_Exercise set_
• a. Retype the river fishing thread from "(Use 'search' &" up to and including "below Mosquito dam)", keeping every character as it appears.
• b. Answer these questions from the river fishing thread:
(i) How long did Doboy and the other angler stay at the Mahoning before leaving?
(ii) Where does BuckeyeFishinNut plan to fish this morning?
(iii) According to Doboy's later post, which fish is there mostly?
• c. Carry on writing the river fishing thread, starting after its last sentence.

# Hit Mahoning, & Meander, & Mosquito Rivers today,,,,, & Nothing!



## Doboy (Oct 13, 2008)

Two of us drove around today, to check out 4 of my old River fishing spots,,,,, first, just to see if the spots still existed.
The Mahoning was first,,, a place where i previously landed 4 keeper eyes & then lost 2 hogs back to back,,,,, i couldn't reel them in across the current. TODAY,,, we left after an hour,,, we never got a hit.
Off to Meander Creek. MAN did we find some good spots today,,, & again, NOTHING!
Our last two stops were on the Mosquito Creek. The water was nice & clean but running fast.
We had creek chubs on the bottom with slip sinkers, & fatheads & chubs under bobbers drifting along the shoreline. & Mike was casting rubber every direction possible,
WE NEVER GOT A HIT!

SO,,, if any of you guys know how to catch a fish, at ANY of these 3 Rivers, we really need to hear about it!

Sunday, & or Monday,,, we'll be going up for steel.
I know that will work.


----------



## Shed Hunter 365 (Dec 3, 2007)

What kind of fish are in meander creek?


----------



## BuckeyeFishinNut (Feb 8, 2005)

@Doboy 

I am probably going to hit Pike Island this morning, maybe a creek or 2 also. Not expecting much, but better than sitting around the house. My confidence has dropped so low for hitting the river, I almost don't want to go anymore. Kinda sad really. Good Luck if ya get out soon!

Jake


----------



## Doboy (Oct 13, 2008)

Shed Hunter 365 said:


> *What kind of fish are in meander creek?*


(Use 'search' & then Google Maps ;>)

Specially Now, that most of the low-head dams are completely gone, all the way down to the PA line, even to The Shanango & big BEAVER,,,,
There's EVERYTHING in there. 
There's Everything that WAS in West Branch, Berlin, Milton, Meander, & Mosquito,,, & even the old Girard & Austintown Lakes. I've even caught 4-5 species below CEDAR Lake dam.
lol,,,,,, (& baitfish ;>).

There's Mostly smallmouth,,,, probably 'cause they are the easiest to catch!?
We got nice keeper perch, some slab crappies, dink rockbass, & lots of LMBs.
(search out the PERCH stories, caught below Mosquito dam)
(Musky stories, around Packard Museum Park & Lowellville Bridge)
(My old walleye pics,,,,, lol, I won't say where!!! )

There's Keeper Walleye, Pike & huge Musky just about everywhere,,,,,, Hec,,,, Once, I even caught a palomino TROUT! (that story is here too,,, many,many years ago)

_Data extract_
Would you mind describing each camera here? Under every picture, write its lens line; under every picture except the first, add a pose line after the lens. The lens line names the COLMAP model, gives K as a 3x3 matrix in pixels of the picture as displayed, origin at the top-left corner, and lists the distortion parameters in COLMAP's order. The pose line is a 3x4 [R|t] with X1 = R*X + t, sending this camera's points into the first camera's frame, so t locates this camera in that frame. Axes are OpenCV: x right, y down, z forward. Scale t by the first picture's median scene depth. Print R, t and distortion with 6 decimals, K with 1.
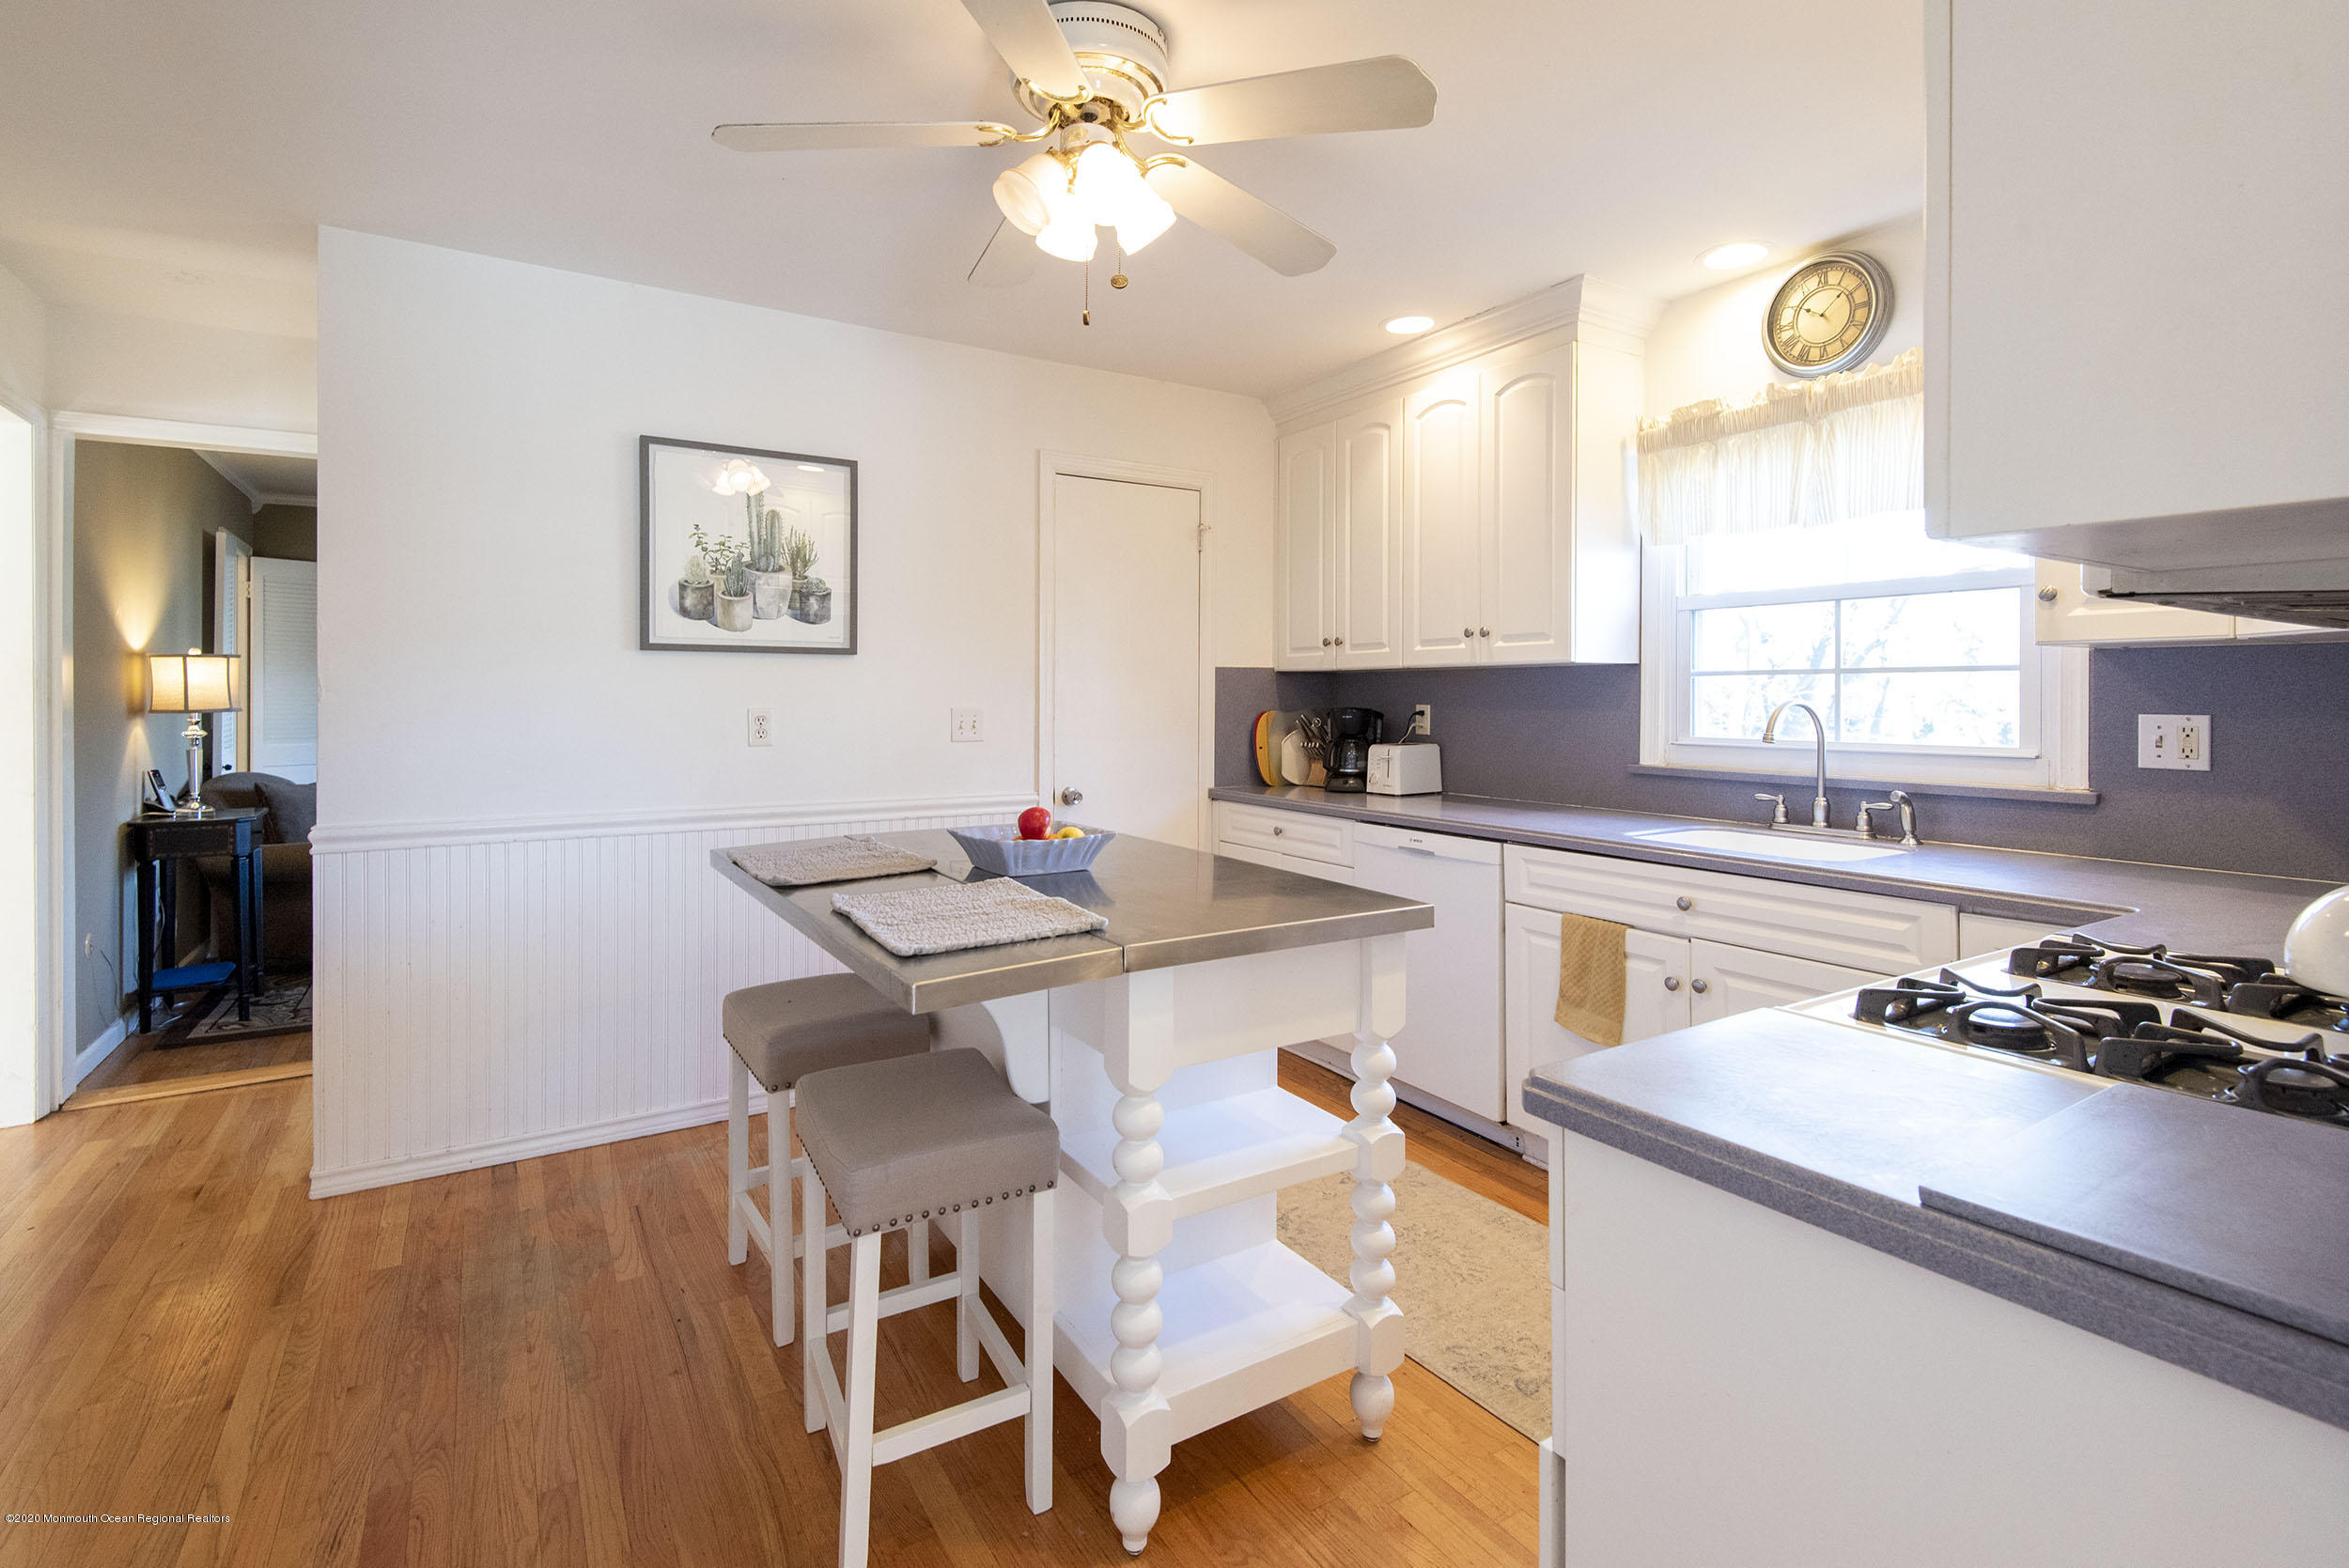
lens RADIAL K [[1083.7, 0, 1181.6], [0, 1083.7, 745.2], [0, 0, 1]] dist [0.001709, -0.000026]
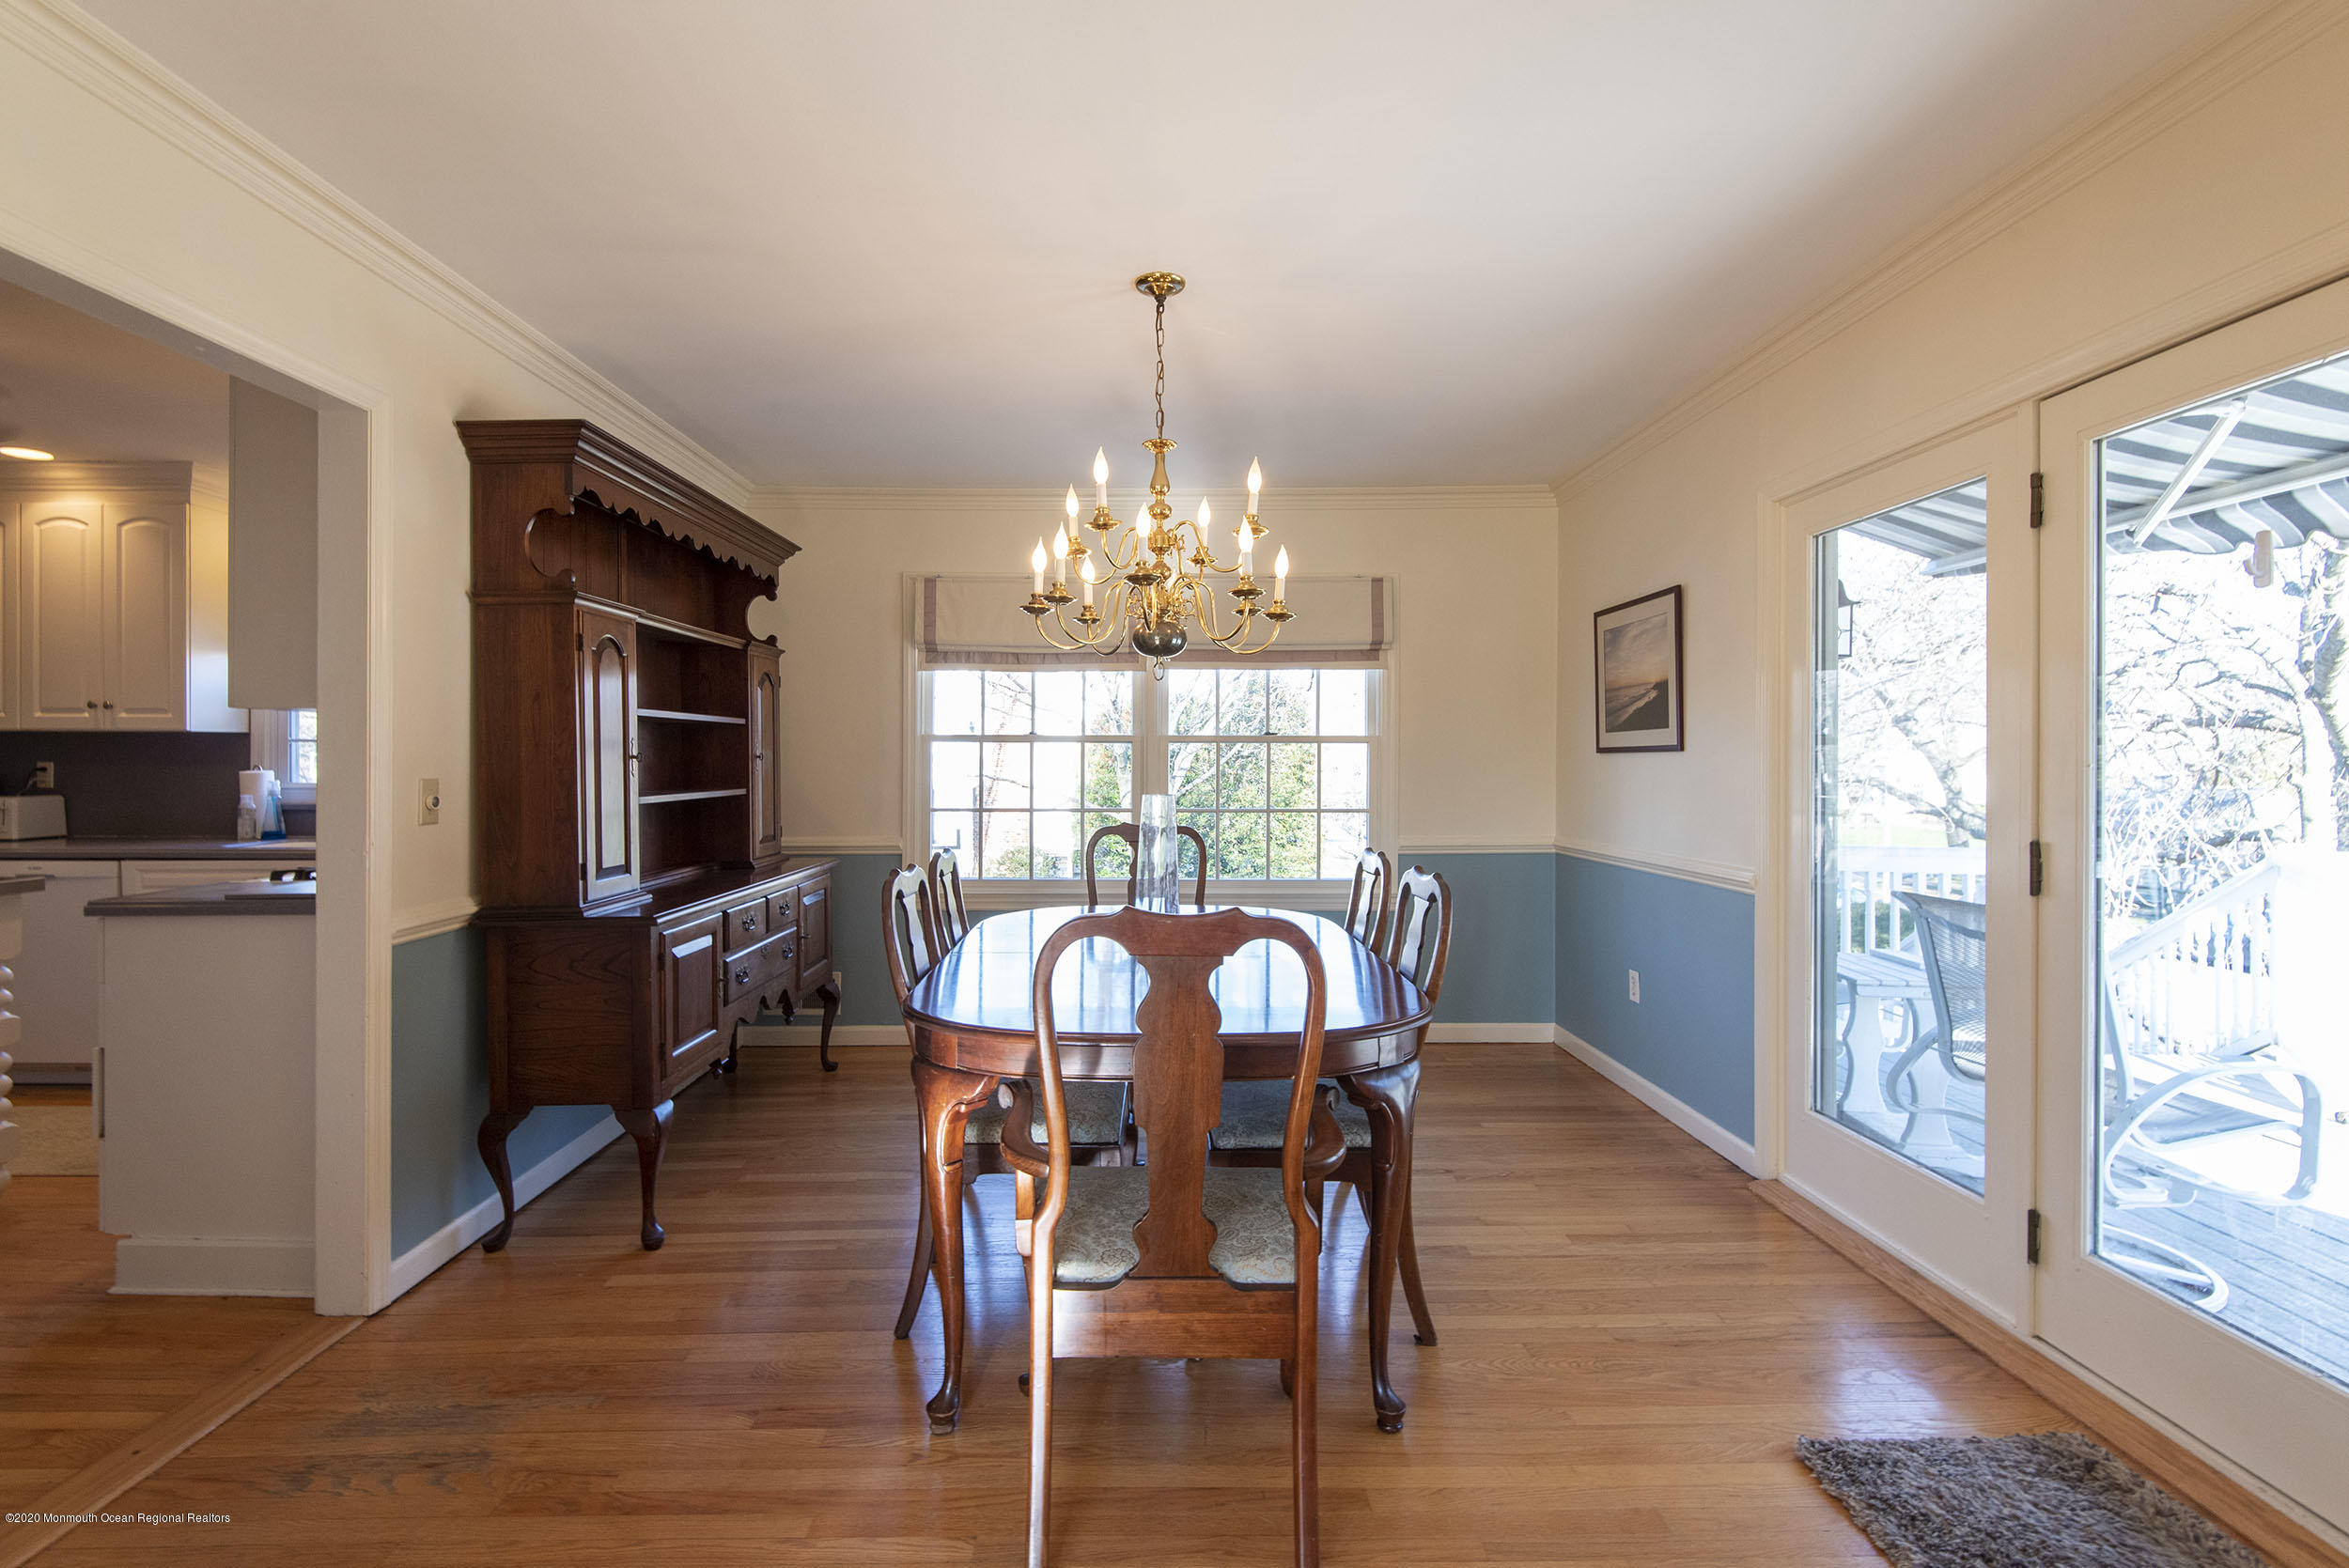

_Set of answers_
• a.
(Use 'search' & then Google Maps ;>)

Specially Now, that most of the low-head dams are completely gone, all the way down to the PA line, even to The Shanango & big BEAVER,,,,
There's EVERYTHING in there. 
There's Everything that WAS in West Branch, Berlin, Milton, Meander, & Mosquito,,, & even the old Girard & Austintown Lakes. I've even caught 4-5 species below CEDAR Lake dam.
lol,,,,,, (& baitfish ;>).

There's Mostly smallmouth,,,, probably 'cause they are the easiest to catch!?
We got nice keeper perch, some slab crappies, dink rockbass, & lots of LMBs.
(search out the PERCH stories, caught below Mosquito dam)

• b.
(i) An hour.
(ii) Pike Island.
(iii) Smallmouth.

• c.
TONS of cats,,, fish behind every snag, & in every backwash & dropoff.

Throughout 50 years, I've also caught dozens of snappers & soft shells,,,,, & Hundreds of huge frogs. (BAM! flashback!)
*lol,,,, I could show you a spot in one of these O R feeders where I've literately seen thousands of crabs crawling along the bottom. (totally Amazing to actually see!)*
*(When we caught a huge bullfrog, it's belly was bursting with crabs!*
*(have you ever seen, anything like that!?)

lmbo,,,,, how's that for an answer!?*
*Yep, I could go on,,,, but the Wifee just brought me a plate full of noodles & eggs,,, WITH hot peppers, bacon & pepperoni pieces,,,*
*time to pig out.*
*later

*


----------



## Doboy (Oct 13, 2008)

BuckeyeFishinNut said:


> @Doboy
> 
> I am probably going to hit Pike Island this morning, maybe a creek or 2 also. Not expecting much, but better than sitting around the house. My confidence has dropped so low for hitting the river, I almost don't want to go anymore. Kinda sad really. Good Luck if ya get out soon!
> 
> Jake




We're talking about going down tomorrow,,,
Hope you do good.
Thanks


----------



## Shed Hunter 365 (Dec 3, 2007)

Thanks Doboy you got a cool way of putting things.


----------



## Doboy (Oct 13, 2008)

Shed Hunter 365 said:


> Thanks Doboy you got a cool way of putting things.



;>)
Always try'n to be helpful,,,, & maybe funny with the old 'stories'.
Sometimes, it BITES ME,,,,,,,,,,,,,,,,,,,,,,, !?


----------



## Daveo76 (Apr 14, 2004)

River is in decent shape down here.Supposed to come up again. Water up on the Ohio side, fish the Ky side. I'd say Fishercreek Rike is tearing them up!!


----------



## Buckeyesnookhunter60 (Apr 21, 2020)

Doboy Where is there a launch for the river someone said that there was a launch by East Liver pool some where but I could not find it do you know where it is located also do you know if you fish the river is an ohio fishing licen good for that area or would you need a West Virginia and Pennsylvanian license also?


----------



## Doboy (Oct 13, 2008)

Buckeyesnookhunter60 said:


> Doboy Where is there a launch for the river someone said that there was a launch by East Liver pool some where but I could not find it do you know where it is located also do you know if you fish the river is an ohio fishing licen good for that area or would you need a West Virginia and Pennsylvanian license also?



Hello,,, and WELCOME to OGF.
Try typing in your questions, in the 'SEARCH BOX' at the top of the page,,,, 
WV & Ohio is reciprocal,,, NOT PA. I always buy a PA license anyway because I like to fish a tad closer to Y-town,,, The Beaver Creeks, & Beaver River mouth.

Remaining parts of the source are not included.